German gross domestic product exceeded its pre-pandemic level of 2019 for the first time, she added, with growth in the eurozone’s largest economy boosted primarily by private consumption and investments in equipment.
Germany had hoped for a big economic recovery in 2022 after two years dominated by the Covid-19 pandemic, but Russia’s invasion of Ukraine nearly 11 months ago plunged the country into an energy crisis. Business confidence slumped in the summer as gas and electricity prices surged and the threat of blackouts, gas rationing and production shutdowns loomed.
However, morale has improved considerably in recent weeks as a result of greater fiscal support from the government, lower gas prices and a mild autumn and early winter that kept a lid on energy consumption.
Economists still predict a recession in 2023, defined as two successive quarters of negative growth, but think it will now be milder than previously expected. Some are forecasting a contraction of less than 1 per cent in GDP, while others suggest there could even be positive growth this year, largely thanks to the federal government’s energy aid packages.
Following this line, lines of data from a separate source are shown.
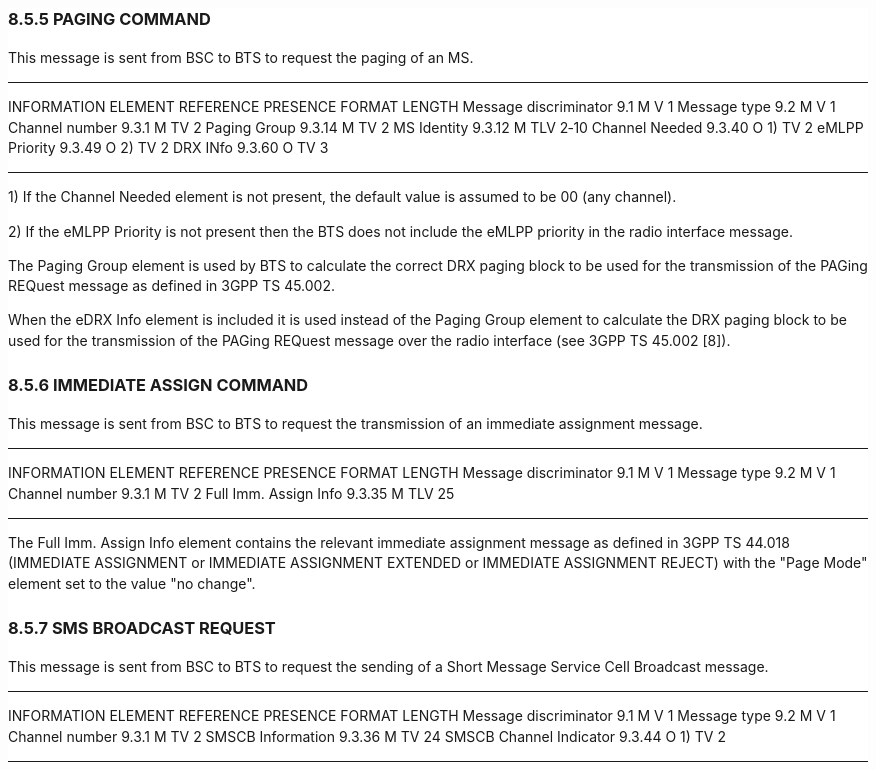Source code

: ### 8.5.5 PAGING COMMAND

This message is sent from BSC to BTS to request the paging of an MS.

  ----------------------- ----------- ---------- -------- --------
  INFORMATION ELEMENT     REFERENCE   PRESENCE   FORMAT   LENGTH
  Message discriminator   9.1         M          V        1
  Message type            9.2         M          V        1
  Channel number          9.3.1       M          TV       2
  Paging Group            9.3.14      M          TV       2
  MS Identity             9.3.12      M          TLV      2‑10
  Channel Needed          9.3.40      O 1)       TV       2
  eMLPP Priority          9.3.49      O 2)       TV       2
  DRX INfo                9.3.60      O          TV       3
  ----------------------- ----------- ---------- -------- --------

1\) If the Channel Needed element is not present, the default value is
assumed to be 00 (any channel).

2\) If the eMLPP Priority is not present then the BTS does not include
the eMLPP priority in the radio interface message.

The Paging Group element is used by BTS to calculate the correct DRX
paging block to be used for the transmission of the PAGing REQuest
message as defined in 3GPP TS 45.002.

When the eDRX Info element is included it is used instead of the Paging
Group element to calculate the DRX paging block to be used for the
transmission of the PAGing REQuest message over the radio interface (see
3GPP TS 45.002 \[8\]).

### 8.5.6 IMMEDIATE ASSIGN COMMAND

This message is sent from BSC to BTS to request the transmission of an
immediate assignment message.

  ----------------------- ----------- ---------- -------- --------
  INFORMATION ELEMENT     REFERENCE   PRESENCE   FORMAT   LENGTH
  Message discriminator   9.1         M          V        1
  Message type            9.2         M          V        1
  Channel number          9.3.1       M          TV       2
  Full Imm. Assign Info   9.3.35      M          TLV      25
  ----------------------- ----------- ---------- -------- --------

The Full Imm. Assign Info element contains the relevant immediate
assignment message as defined in 3GPP TS 44.018 (IMMEDIATE ASSIGNMENT or
IMMEDIATE ASSIGNMENT EXTENDED or IMMEDIATE ASSIGNMENT REJECT) with the
\"Page Mode\" element set to the value \"no change\".

### 8.5.7 SMS BROADCAST REQUEST

This message is sent from BSC to BTS to request the sending of a Short
Message Service Cell Broadcast message.

  ------------------------- ----------- ---------- -------- --------
  INFORMATION ELEMENT       REFERENCE   PRESENCE   FORMAT   LENGTH
  Message discriminator     9.1         M          V        1
  Message type              9.2         M          V        1
  Channel number            9.3.1       M          TV       2
  SMSCB Information         9.3.36      M          TV       24
  SMSCB Channel Indicator   9.3.44      O 1)       TV       2
  ------------------------- ----------- ---------- -------- --------
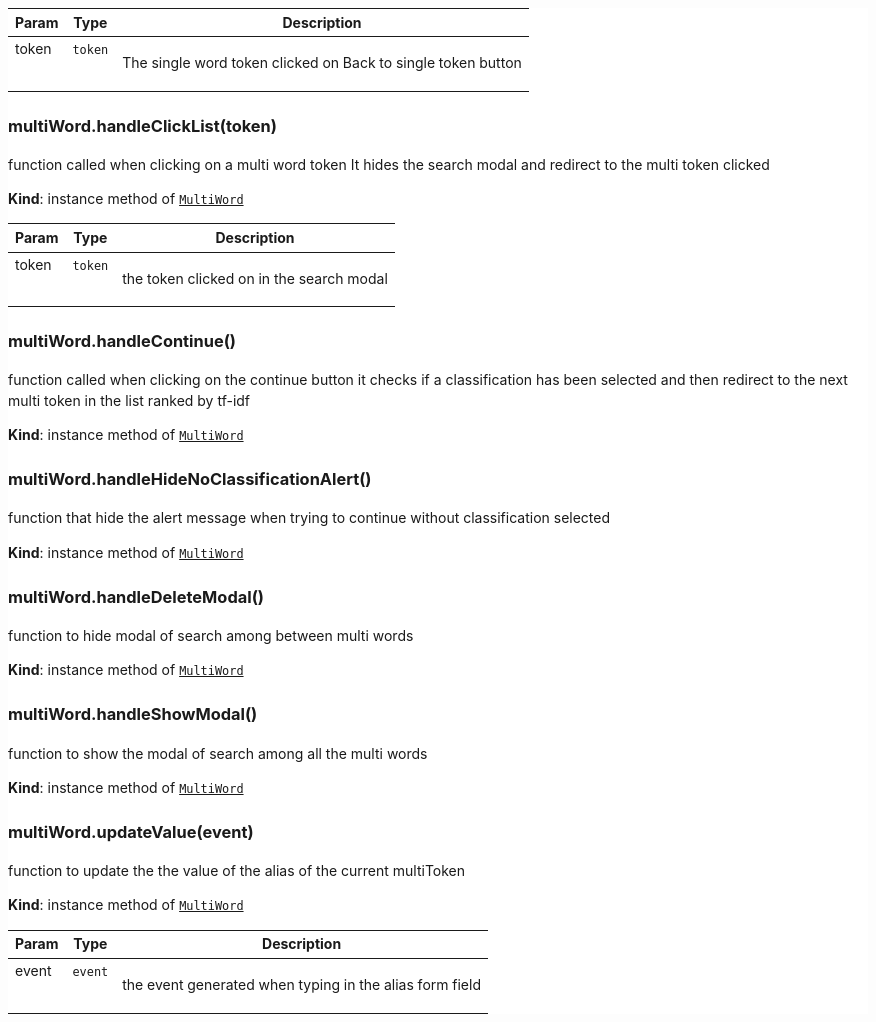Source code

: | Param | Type | Description |
| --- | --- | --- |
| token | <code>token</code> | <p>The single word token clicked on Back to single token button</p> |

<a name="MultiWord+handleClickList"></a>

### multiWord.handleClickList(token)
<p>function called when clicking on a multi word token
It hides the search modal and redirect to the multi token clicked</p>

**Kind**: instance method of [<code>MultiWord</code>](#MultiWord)  

| Param | Type | Description |
| --- | --- | --- |
| token | <code>token</code> | <p>the token clicked on in the search modal</p> |

<a name="MultiWord+handleContinue"></a>

### multiWord.handleContinue()
<p>function called when clicking on the continue button
it checks if a classification has been selected and then redirect
to the next multi token in the list ranked by tf-idf</p>

**Kind**: instance method of [<code>MultiWord</code>](#MultiWord)  
<a name="MultiWord+handleHideNoClassificationAlert"></a>

### multiWord.handleHideNoClassificationAlert()
<p>function that hide the alert message when trying to continue
without classification selected</p>

**Kind**: instance method of [<code>MultiWord</code>](#MultiWord)  
<a name="MultiWord+handleDeleteModal"></a>

### multiWord.handleDeleteModal()
<p>function to hide modal of search among between multi words</p>

**Kind**: instance method of [<code>MultiWord</code>](#MultiWord)  
<a name="MultiWord+handleShowModal"></a>

### multiWord.handleShowModal()
<p>function to show the modal of search among all the multi words</p>

**Kind**: instance method of [<code>MultiWord</code>](#MultiWord)  
<a name="MultiWord+updateValue"></a>

### multiWord.updateValue(event)
<p>function to update the the value of the alias of the current multiToken</p>

**Kind**: instance method of [<code>MultiWord</code>](#MultiWord)  

| Param | Type | Description |
| --- | --- | --- |
| event | <code>event</code> | <p>the event generated when typing in the alias form field</p> |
The statistical agency on Friday said it could not provide a definitive readout of economic output in the fourth quarter of 2022, but “based on our current knowledge, GDP stagnated in the fourth quarter . . . after growing in the third quarter”.
Michael Kuhn, a senior economist at the agency, said the German economy had “developed really well” in November, “[but] for December we’re seeing some indications that this development has declined”.
GDP growth in 2022 was slower than the 2.6 per cent registered a year earlier, and the statistics agency also noted that “almost all other European countries” saw higher growth in 2022 than Germany. But the official statistic was still higher than the mid-range forecast of 1.8 per cent from a Reuters poll of economists.
Germany recorded a budget deficit of €101.6bn, which made up 2.6 per cent of GDP. That compares with the big deficits of the pandemic years, amounting to 4.3 per cent of GDP in 2020 and 3.7 per cent in 2021.
The number of people in work rose by 1.3 per cent to reach 45.6mn people in 2022, the agency said. Consumer prices rose 7.9 per cent in 2022, largely driven by the inflation in energy and food prices due to the war in Ukraine and supply chain bottlenecks.
In a further sign of the eurozone economy’s resilience at the end of last year, industrial production rose by 1 per cent in November, beating the 0.5 per cent rise forecast by economists polled by Reuters.
The figures published by Eurostat on Friday showed that the rebound was driven by capital goods, with the easing of supply chain disruptions helping car production.
Germany, by far the eurozone’s largest manufacturer, posted a 0.6 per cent expansion in industrial production for November.